Yapılacak olan, ilk adımda, gelişmelerin betere evrilmesini önlemek, sonra musibetin nedenlerin saptayarak, onları ortadan kaldırmaya çalışmaktadır.
PKK’nin hangi açıdan bakarsanız bakın hain olan saldırıları kötüdür. Ama daha beteri olayların, bir Türk- Kürt etnik çatışmasına doğru tırmanmasıdır.
Görüldü ki, PKK saldırıları, tek başına, Türk-Kürt etnik çatışmasını çıkaramaz.

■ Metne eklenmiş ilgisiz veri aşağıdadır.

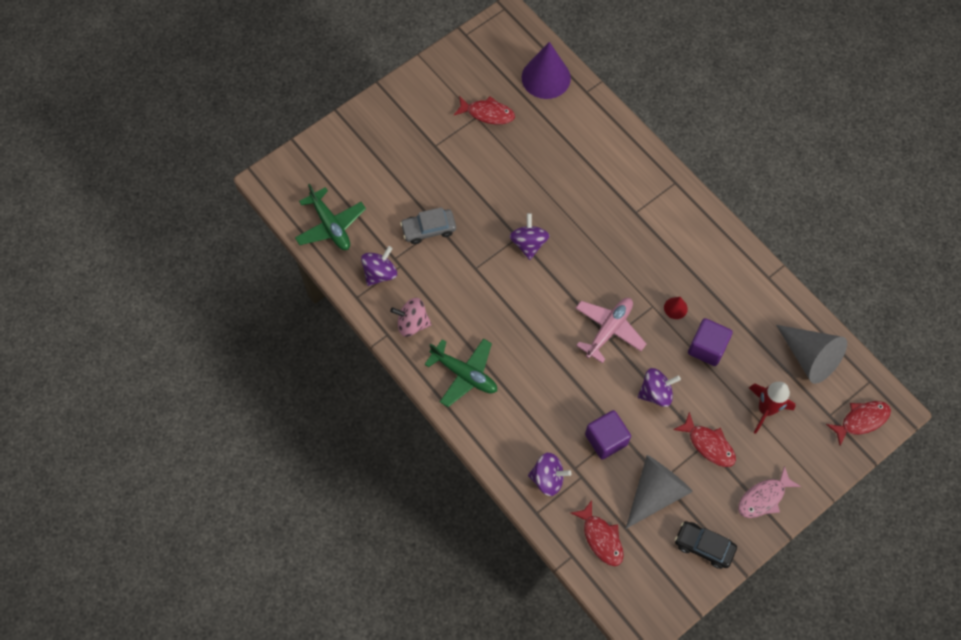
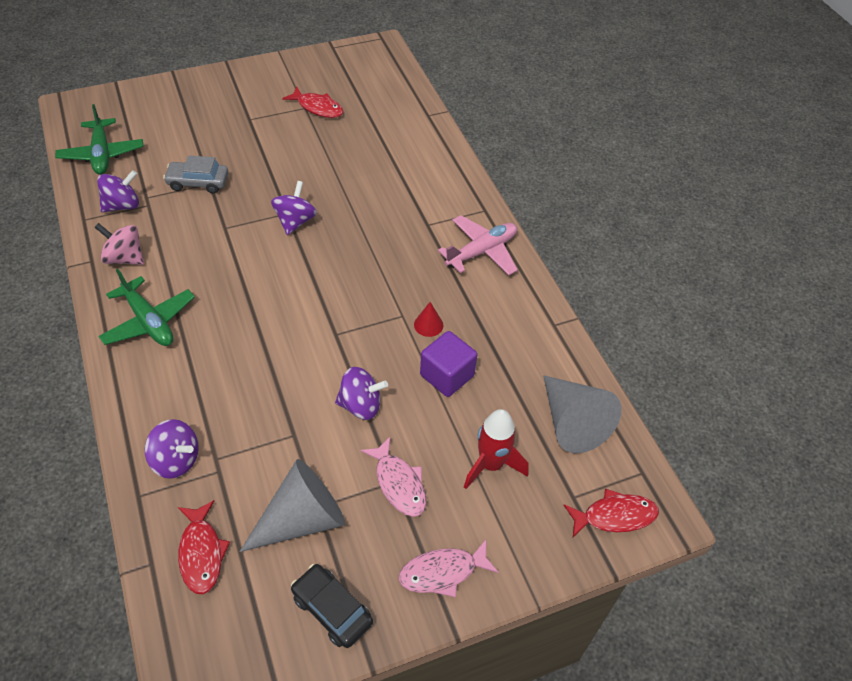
camera: 15 degrees right, 15 degrees down
(546, 77) = (392, 95): purple cone -> none
(606, 439) = (272, 438): purple cube -> none
(609, 330) = (339, 325): pink plane -> pink plane (481, 252)
(708, 444) = (399, 483): red fish -> pink fish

Ama, ülkemizde son günlerde yaşanan ve hele hele, 8-9 Eylül gecesi doruğa tırmanan olaylarda olduğu gibi, provokatörlerin kışkırtmaları ve bilinçsiz akılsız kalabalıkların zıvanadan çıkmalarıyla, Türk- Kürt çatışmasının kıvılcımları çakabilir.
Allah’tan ki, çıkan yangınlara, gerçekleştirilen yıkımlara ve meydana gelen ölümlere, bir an sokaklarda meydanlarda egemen olan toplu linç havasına karşın, gösteriler PKK’nin hedeflediği amaca ulaşmamıştır.
***
Bir büyük plan var: Kürt sorununun herkesin kimliğine, kültürel haklarına saygı ilkesi ışığında, demokrasi çerçevesinde barışçıl biçimde geniş bir mutabakatla çözülmesini önlemek, bir arada yaşamayı imkânsız kılmak için halklar arasına kin ve nifak tohumlarını saçmak, toplumda kaba kuvveti korkuyu egemen kılarak, demokratik yaşam ortamını yok etmek.
Bu amaca yönelik olarak yapılanlardan, genel linç havası yaratan taşlı sopalı saldırılar, hiç kuşku yok ki, PKK’nin Dağlıca ve Iğdır terör eylemlerinden daha etkili olmuştur.